Одним словом, вся эта свистопляска продолжалась аж до апреля нынешнего года. Она продолжалась бы и дальше, но тут о Заке резко забыли. И я тоже забыл. Стало не до него: в городском зоологическом саду умер верблюд по имени Геракл. Скажут, ну и что тут такого? Все смертны и верблюды не исключение, только вот умер он как-то странно. На это обратили внимание еще служители, которые его хоронили. Кажется, их было трое. А меньше, чем через неделю, всех троих отвезли в инфекционное с ознобом и кровавой рвотой. Потом на улицах стали находить мертвых крыс. Одним, конечно, было все равно. Другие, как всегда пеняли на эпарха города за нерадивое отношение к коммунальному хозяйству: где дворники? Развели, понимаешь, антисанитарию! А так, крысы и крысы. Мало ли, какая мерзость иногда на свет божий выползает. Вот, прошлым летом, например, весь город был усыпан дохлыми майскими жуками. Откуда они взялись в таком количестве – никто не знает. А тут крысы… да мало ли?

Только вот главный санитарный врач диоцеза оказался о крысах другого мнения. По-моему, именно от него мы в первый раз услышали это дикое словцо, прямо из средневековья: чума. Чего он только нам не поведал во время своего выступления по телевизору! Оказывается, этот древний вирус, как жил себе, так и до сих живет пор в каких-то земляных амебах. Мол, никуда он не исчезал и даже не собирается, потому что по статистике ежегодно в мире чумой заболевают аж две с половиной тысячи человек. В природе она регулирует численность грызунов, а человеку передается через укусы блох, которые жили на зараженных животных. Чумная палочка быстро размножается в крови человека, потому что наши белые кровяные тельца чем-то похожи на ее природную среду обитания – на одноклеточных амеб.
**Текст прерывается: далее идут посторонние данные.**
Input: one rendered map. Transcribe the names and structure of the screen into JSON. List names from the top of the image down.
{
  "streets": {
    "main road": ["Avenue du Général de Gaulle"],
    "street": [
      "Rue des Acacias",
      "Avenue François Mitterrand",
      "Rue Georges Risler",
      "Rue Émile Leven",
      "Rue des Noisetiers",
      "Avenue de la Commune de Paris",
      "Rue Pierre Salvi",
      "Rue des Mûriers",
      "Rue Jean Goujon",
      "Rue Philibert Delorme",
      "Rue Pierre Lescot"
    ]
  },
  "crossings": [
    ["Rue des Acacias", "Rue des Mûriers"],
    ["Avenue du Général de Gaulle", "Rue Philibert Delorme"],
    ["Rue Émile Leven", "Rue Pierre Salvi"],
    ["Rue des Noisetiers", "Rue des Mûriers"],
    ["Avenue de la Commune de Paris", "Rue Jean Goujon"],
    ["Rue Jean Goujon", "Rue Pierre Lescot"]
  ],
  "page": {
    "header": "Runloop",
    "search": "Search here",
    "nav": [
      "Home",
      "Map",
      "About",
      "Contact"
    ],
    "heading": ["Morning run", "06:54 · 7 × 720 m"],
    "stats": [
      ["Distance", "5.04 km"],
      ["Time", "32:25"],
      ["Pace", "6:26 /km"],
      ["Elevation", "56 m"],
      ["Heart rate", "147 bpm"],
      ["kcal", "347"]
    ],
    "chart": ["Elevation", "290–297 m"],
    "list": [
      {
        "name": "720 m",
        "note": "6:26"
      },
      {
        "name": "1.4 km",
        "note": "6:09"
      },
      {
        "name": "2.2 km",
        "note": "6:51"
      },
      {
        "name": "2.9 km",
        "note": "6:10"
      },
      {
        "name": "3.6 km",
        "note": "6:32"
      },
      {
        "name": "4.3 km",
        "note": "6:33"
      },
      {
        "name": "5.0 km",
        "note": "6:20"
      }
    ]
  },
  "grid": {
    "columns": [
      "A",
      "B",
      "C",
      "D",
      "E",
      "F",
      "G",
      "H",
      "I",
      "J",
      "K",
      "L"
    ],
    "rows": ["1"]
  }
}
Дальше заражение происходит воздушно-капельным путем.

Еще он сказал, что на тот момент в нашем городе насчитали уже шесть случаев заражения бубонной чумой и один легочной: «В городе объявляется карантин: все городские порты вокзалы, детские сады, школы, университеты, публичные учреждения, кроме больниц, будут закрыты. Всем иностранным и местным судам запрещено покидать акваторию. Но причин для паники нет: при своевременном терапевтическом вмешательстве чума полностью излечима. Если еще в прошлом веке смертность была почти стопроцентной, то сегодня она составляет всего пять-десять процентов. Опять-таки, наши аптечные склады в достаточном количестве располагают всеми необходимыми антибиотиками». И тут посыпались эти волшебные слова: сыворотка Хавкина, стрептомицин, дигидрострептомицин, левомицитина сукцинат, бисептол, и тому подобное.

Слова о пяти-десяти процентах, конечно, настораживали, но каждый, по-моему, не сомневался, что уж он-то, среди этих процентов никак не окажется: «средние века давным-давно кончились, к тому же «наши аптечные склады…».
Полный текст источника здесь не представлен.